The work of Jeff Mermelstein needs little introduction. As a photojournalist and street photographer giant, well-known for snapping private text conversations and his work in New York City, Jeff, since the early 80’s, has taken to the streets to chronicle the life of the everyday New Yorker.

For his recent series, Arena, published by TBW Books, Jeff approaches street photography a little differently. This time he takes his camera indoors, shooting a four year tenure that began in 2012 at the Barclays Centre in Brooklyn – when the building first opened its doors to the public. Having been commissioned to photograph over 350 events held in Barclays, the series is a momentous part of his career. “I was asked to photograph the first years of the arena with my personal point of view as a street photographer,” Jeff tells It’s Nice That. “I was inspired by the extraordinary diversity of people that attended many, many varying events – it was as if Sixth Avenue of Manhattan came inside to the corridors of the Barclays Centre.”

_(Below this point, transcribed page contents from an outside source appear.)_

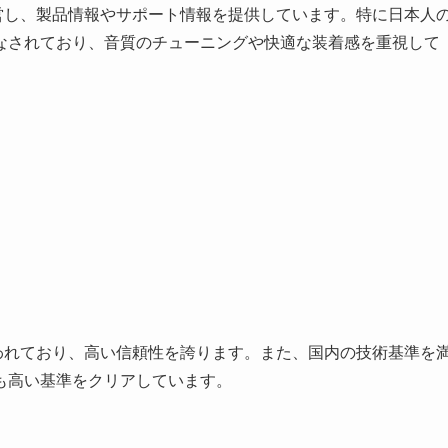
を運営し、製品情報やサポート情報を提供しています。特に日本人
なされており、音質のチューニングや快適な装着感を重視して
が行われており、高い信頼性を誇ります。また、国内の技術基準を
も高い基準をクリアしています。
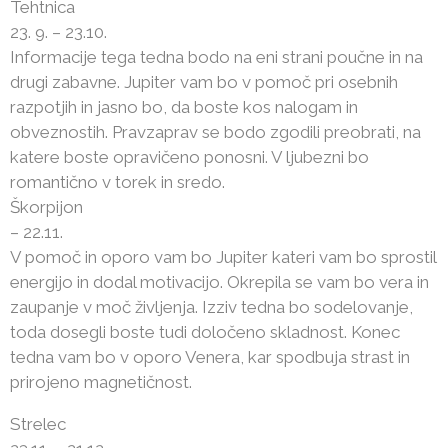
Tehtnica
23. 9. – 23.10.
Informacije tega tedna bodo na eni strani poučne in na
drugi zabavne. Jupiter vam bo v pomoč pri osebnih
razpotjih in jasno bo, da boste kos nalogam in
obveznostih. Pravzaprav se bodo zgodili preobrati, na
katere boste opravičeno ponosni. V ljubezni bo
romantično v torek in sredo.
Škorpijon
– 22.11.
V pomoč in oporo vam bo Jupiter kateri vam bo sprostil
energijo in dodal motivacijo. Okrepila se vam bo vera in
zaupanje v moč življenja. Izziv tedna bo sodelovanje,
toda dosegli boste tudi določeno skladnost. Konec
tedna vam bo v oporo Venera, kar spodbuja strast in
prirojeno magnetičnost.
Strelec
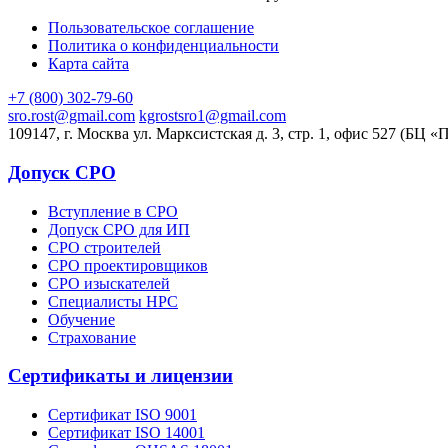
Пользовательское соглашение
Политика о конфиденциальности
Карта сайта
+7 (800) 302-79-60
sro.rost@gmail.com
kgrostsro1@gmail.com
109147, г. Москва ул. Марксистская д. 3, стр. 1, офис 527 (БЦ «
Допуск СРО
Вступление в СРО
Допуск СРО для ИП
СРО строителей
СРО проектировщиков
СРО изыскателей
Специалисты НРС
Обучение
Страхование
Сертификаты и лицензии
Сертификат ISO 9001
Сертификат ISO 14001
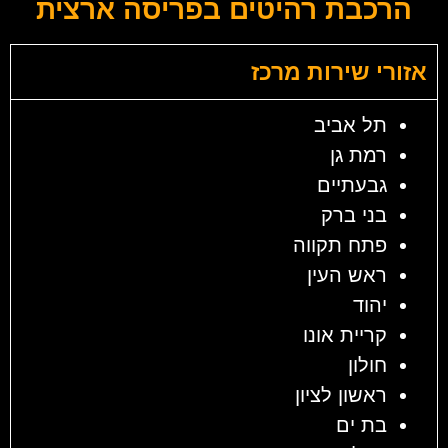
הרכבת רהיטים בפריסה ארצית
אזורי שירות מרכז
תל אביב
רמת גן
גבעתיים
בני ברק
פתח תקווה
ראש העין
יהוד
קריית אונו
חולון
ראשון לציון
בת ים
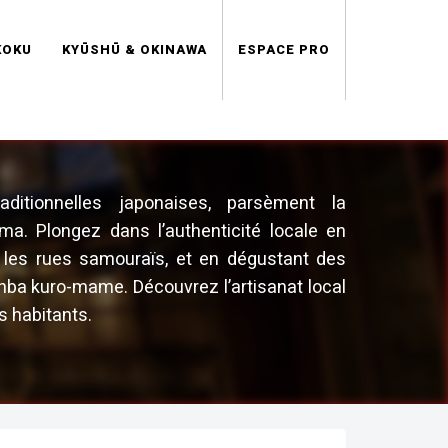
KOKU
KYŪSHŪ & OKINAWA
ESPACE PRO
ditionnelles japonaises, parsèment la
a. Plongez dans l’authenticité locale en
 les rues samouraïs, et en dégustant des
nba kuro-mame. Découvrez l’artisanat local
s habitants.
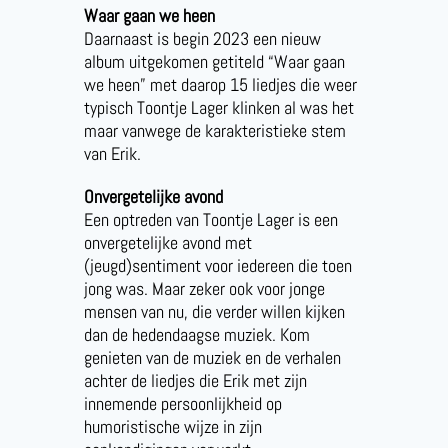
Waar gaan we heen
Daarnaast is begin 2023 een nieuw
album uitgekomen getiteld “Waar gaan
we heen” met daarop 15 liedjes die weer
typisch Toontje Lager klinken al was het
maar vanwege de karakteristieke stem
van Erik.
Onvergetelijke avond
Een optreden van Toontje Lager is een
onvergetelijke avond met
(jeugd)sentiment voor iedereen die toen
jong was. Maar zeker ook voor jonge
mensen van nu, die verder willen kijken
dan de hedendaagse muziek. Kom
genieten van de muziek en de verhalen
achter de liedjes die Erik met zijn
innemende persoonlijkheid op
humoristische wijze in zijn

Replacing the pavement, Jeff moved through crowds, hallways, merchandise stalls, ketchup splatted on the floor and an abundance of pinstripe suits gravitating towards the centre’s stage. It was an entirely new process for the street photographer, but this didn’t alter his technique: “I had the instinctive skills to slowly but surely evolve a working method to adapt to being inside,” he says. “The elements of working very quickly and having a mindset ready to capture surprise remained the same.” And it paid off – featuring subjects that look like characters from 80’s cinema, his vibrant pictures are a peek into a mundane world that often goes overlooked.

“I walked and walked, as I always do, but here I walked round and round the corridors through an extraordinary sea of varying attendees. Barbra Streisand fans, Bob Dylan fans, Rolling Stones fans, Barry Manilow fans, Brooklyn Nets basketball fans, Pro Wrestling fans – on and on, so very many. It kept me going,” explains Jeff. He photographed life as it happened – the people around him and the items they carried with them. Yet we never see a basketball game, a concert, or boxing match take place, instead we see a more intriguing and revealing observation of the events taking place.


Human behaviour is an interesting one and is the subject of many photographers. Working to “see with vision and a point of view”, Jeff’s unique eye and ability to confidently navigate through a crowd of people with his camera allows him to create a brilliant depiction of who we are. “A photographer must find and be in touch with who they themselves are and bring those qualities to their images with honest and direct clarity.”